The Business of Law is often neglected in the factual scenarios that unfold in your casebooks. Law is a business. Attorneys provide legal services in exchange for payment. This creates a multitude of responsibilities outside the research, analysis, writing, and other legal activities that you learn in substantive courses and experiential learning. You must be cognizant of this reality, and learning more about the Business of Law and its concomitant responsibilities will be instrumental in launching a successful career.
Marketing Yourself and Your Organization
Law school teaches you how to advocate for others. However, you must also learn to advocate for yourself and your organization. Learn how to use your personal brand as the building block for creating a successful strategy to target and woo potential employers and clients.

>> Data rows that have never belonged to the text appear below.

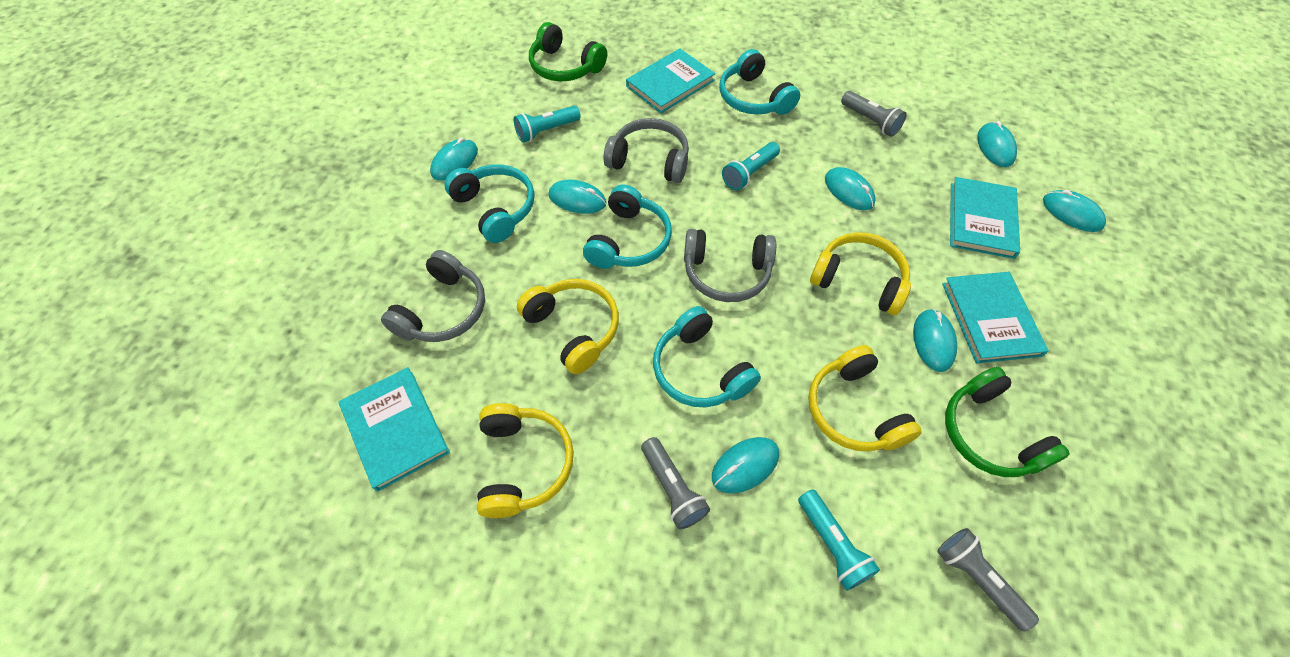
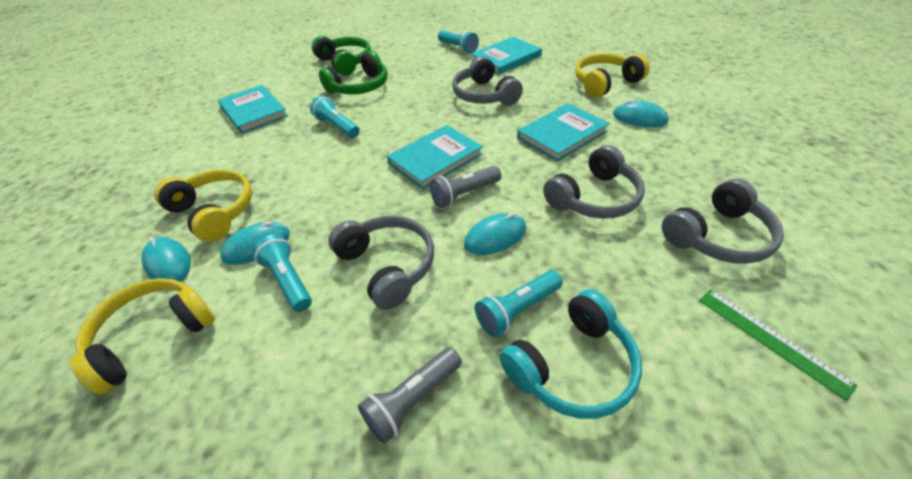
green ruler: none = 0 -> [699,289,857,401] = 1
grey flashlight: [641,437,710,529] [841,91,907,137] [937,528,1039,631] = 3 -> [358,347,462,444] [430,166,501,208] = 2
grey headphones: [381,250,485,342] [604,118,689,183] [684,229,776,302] = 3 -> [329,215,434,310] [452,56,523,105] [543,145,645,219] [662,179,784,264] = 4
turquoise flashlight: [514,106,581,143] [722,142,780,191] [798,489,880,591] = 3 -> [253,234,312,312] [310,96,360,138] [438,30,479,54] [475,270,563,337] = 4
turquoise headphones: [444,164,534,243] [583,184,672,269] [653,306,761,407] [719,49,800,115] = 4 -> [499,289,642,419] = 1
turquoise mouse: [430,138,478,181] [549,179,606,214] [712,437,779,493] [825,167,876,210] [913,309,957,372] [977,121,1017,167] [1043,190,1106,232] = 7 -> [141,237,191,282] [220,221,290,265] [464,213,526,255] [613,100,669,127] = 4
yellow headphones: [477,403,574,518] [517,279,619,374] [808,345,922,451] [810,232,911,315] = 4 -> [69,278,215,395] [154,169,252,242] [575,53,650,98] = 3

Responding to Business Opportunities
The legal environment is constantly changing. This year’s “Hot Practice Area” may be last year’s “Bust.” Those who find the possibilities in the ever-changing legal market thrive. The key is learning to use the versatile legal skills that you have in new contexts and convincing others (i.e., employers and clients) that you use them effectively in this new scenario.
Reading Financial Statements
Effective counsel requires an understanding of basic financial statements. Whether serving business-oriented clients, your own practice, or a nonprofit organization, attorneys are expected to understand an organization’s bottom line. Familiarize yourself with these documents.
With the rise of the information age, the act of collecting, organizing, and analyzing data is now as important as the information itself. Learn to organize and track information with computer software, such as Excel.